Die Kinder und Jugendlichen sollen in die Lage versetzt werden, selbstständig und auf der Grundlage bestmöglichen Wissens Entscheidungen treffen zu können. Sie müssen darüber hinaus lernen, mit unterschiedlichen Meinungen, mit im Grunde nicht überschaubaren Situationen und mit Risiken umzugehen. Kaum jemand vermag beispielsweise alle Hintergründe der Wirtschafts- und Finanzkrisen der letzten Jahre zu überblicken. Es ist aber durchaus möglich, Fakten zu untersuchen, zu bewerten und sich auch dann, wenn die gesamten Zusammenhänge hochkomplex sind, zu orientieren und eine Meinung zu bilden - die aber natürlich immer wieder revidierbar sein muss. Insofern ist der Gedanke fehlerfreundlichen Umgangs mit wirtschaftlichen Entwicklungen ebenso zentral wie der Gedanke der Nachhaltigkeit.

Verankerung in möglichst vielen Fächern

Die ökonomische Bildung in unseren Schulen muss abgesichert sein durch eine entsprechende Lehrerbildung. Die Kultusministerkonferenz hat 2008 ländergemeinsame inhaltliche Anforderungen für die Fachwissenschaften und Fachdidaktiken in der Lehrerbildung verabschiedet. Sie bilden eine zentrale Grundlage zur Sicherung der Qualität der Ausbildung. Dazu gehören auch die Fachprofile Sozialkunde/Politik/Wirtschaft und Arbeit, Technik, Wirtschaft.

In der politischen Diskussion wird vielfach die Frage aufgeworfen, ob ein durchgängiges Fach "Wirtschaft" nicht die beste und einfachste Lösung sei, um ökonomische Bildung an unseren Schulen zu verankern. Als verantwortliche Schulministerinnen und -minister halten wir an einem umfassenden Verständnis von Bildung fest. Wer ein zusätzliches Fach einführen will, muss natürlich gleichzeitig sagen, welche Fächer er dafür reduzieren oder streichen möchte. Dies ist aber nur ein pragmatisches Argument.

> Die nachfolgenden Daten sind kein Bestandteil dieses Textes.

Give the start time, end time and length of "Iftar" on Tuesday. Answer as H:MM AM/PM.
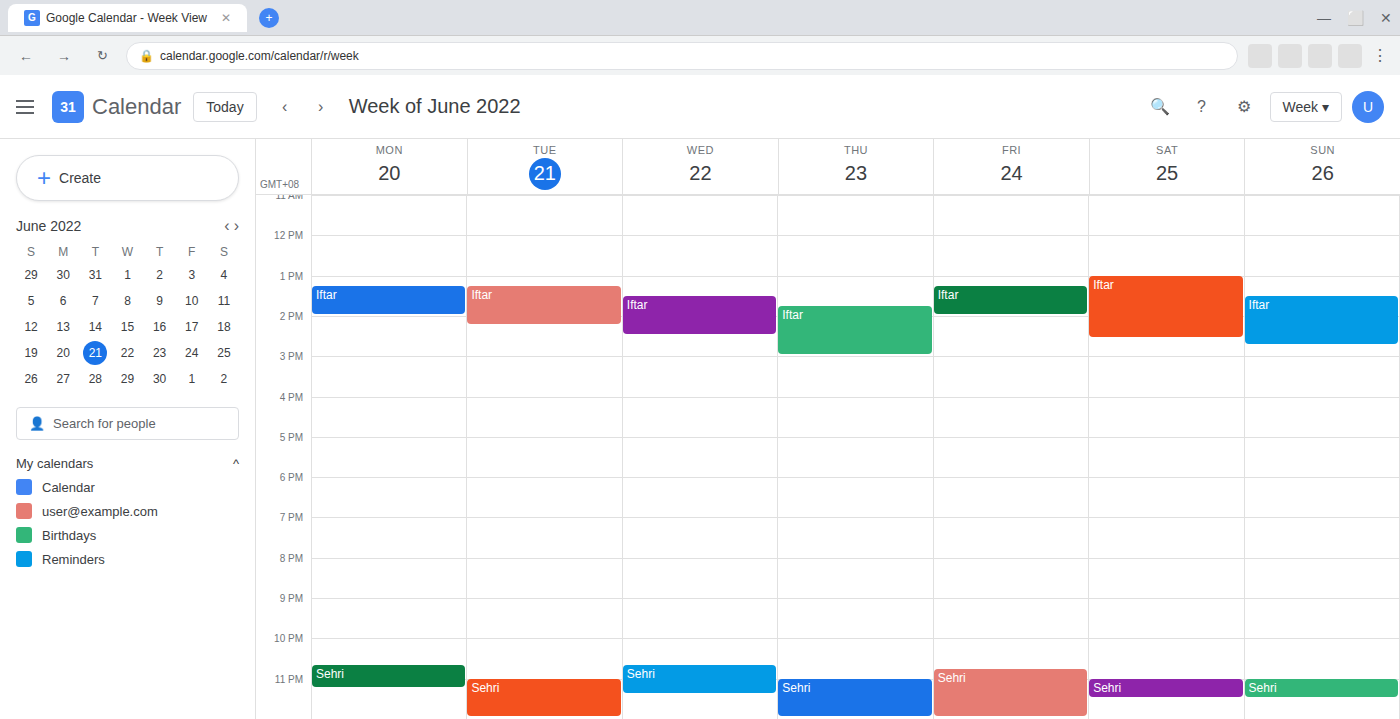
1:15 PM to 2:15 PM, 1 hourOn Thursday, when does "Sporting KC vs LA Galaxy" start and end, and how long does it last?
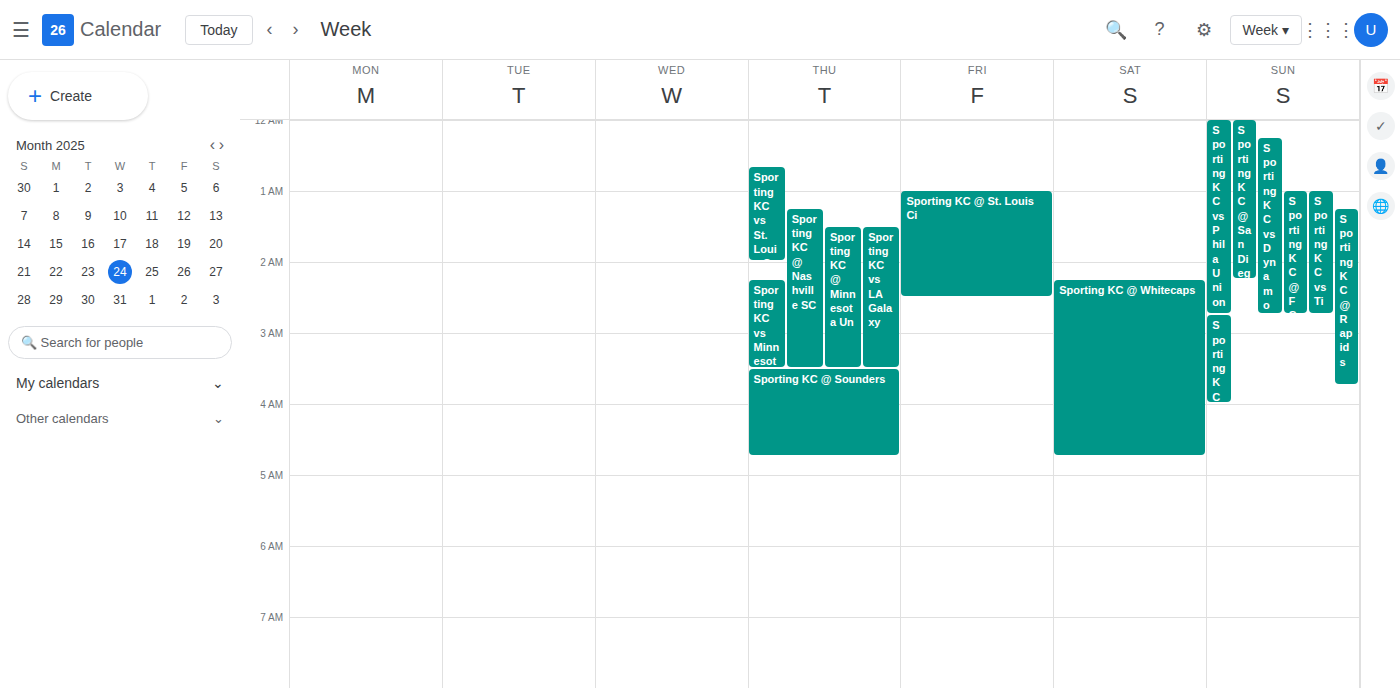
1:30 AM to 3:30 AM, 2 hoursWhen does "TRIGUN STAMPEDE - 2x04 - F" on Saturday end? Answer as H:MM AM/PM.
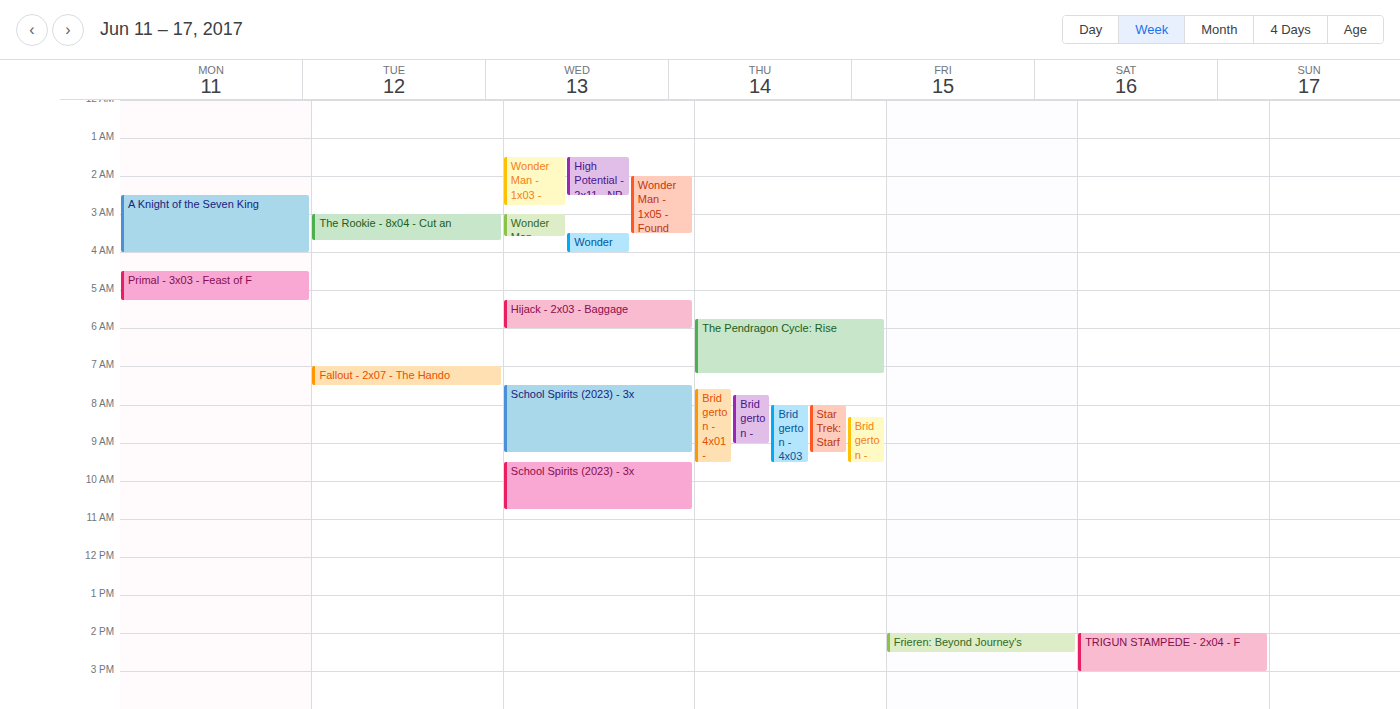
3:00 PM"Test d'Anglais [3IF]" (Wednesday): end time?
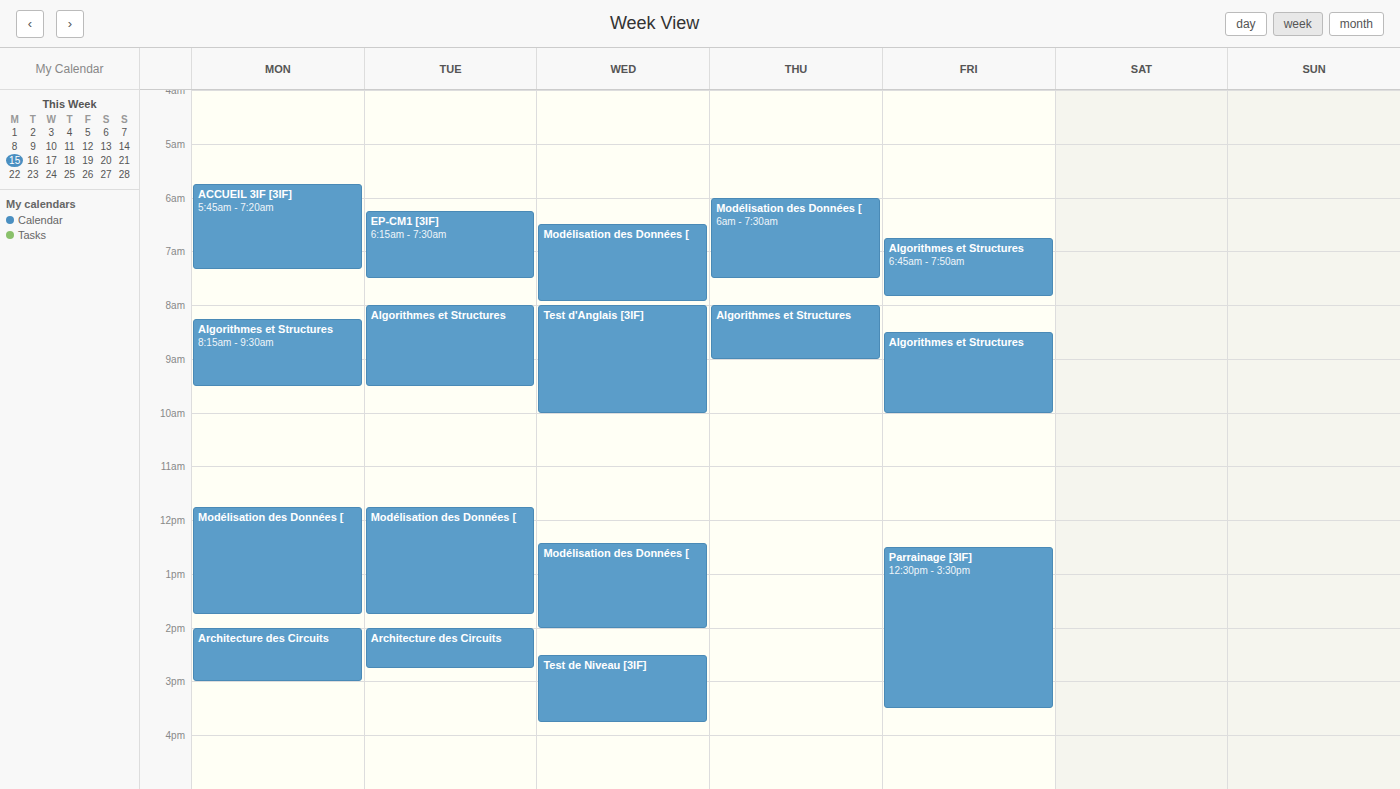
10:00 AM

Sicherlich gibt es in einzelnen Bundesländern auch Fächer, die dem Wunsch nach einem Fach "Wirtschaft" nahekommen. Doch es ist eher entscheidend, ökonomische Grundbildung und Verbraucherbildung in möglichst vielen Fächern zu verankern. In der Fachwelt wird der Gedanke von "Ankerfächern" diskutiert, die Orientierung geben, gleichzeitig aber stark mit anderen Fächern vernetzt sind. Schulpolitik muss dabei stets das Ganze im Auge behalten. Die Kultusministerkonferenz und die Länder sind für die Qualitätsentwicklung in Schulen insgesamt verantwortlich. Dabei geht es wie gesagt auch um die angemessene Vermittlung ökonomischer Inhalte in ihrer gesamten Bandbreite.

Die Kultusministerkonferenz hat daher im September vergangenen Jahres nach einer intensiven Anhörung von Einrichtungen und Verbänden die Empfehlung zur "Verbraucherbildung an Schulen" beschlossen. Darin sind wichtige Themenfelder der ökonomischen Bildung einbezogen worden, beispielsweise der bewusste Umgang mit Geld, Finanzprodukte und Kredite, die private Absicherung und Altersvorsorge sowie Werbung und Konsum, aber auch die Qualität von Lebensmitteln und ihre Kennzeichnung, Datenschutz und Urheberrechte oder die Themen Mobilität und Wohnen.

Diese Empfehlung ist wiederum eine wichtige Grundlage für ein gemeinsames und abgestimmtes Vorgehen der Kultusministerkonferenz und der Verbraucherschutzministerkonferenz. Weiterführende Empfehlungen gibt es beispielsweise auch zu den affinen Bereichen der Mobilitäts- und Verkehrserziehung sowie der Gesundheitsförderung und Prävention. Wie in den Schulen auch hat bei der Umsetzung die Zusammenarbeit verschiedener Ministerien und die Einbeziehung der Zivilgesellschaft, zu der auch die Akteure der Wirtschaft und des Verbraucherschutzes gehören, einen hohen Stellenwert.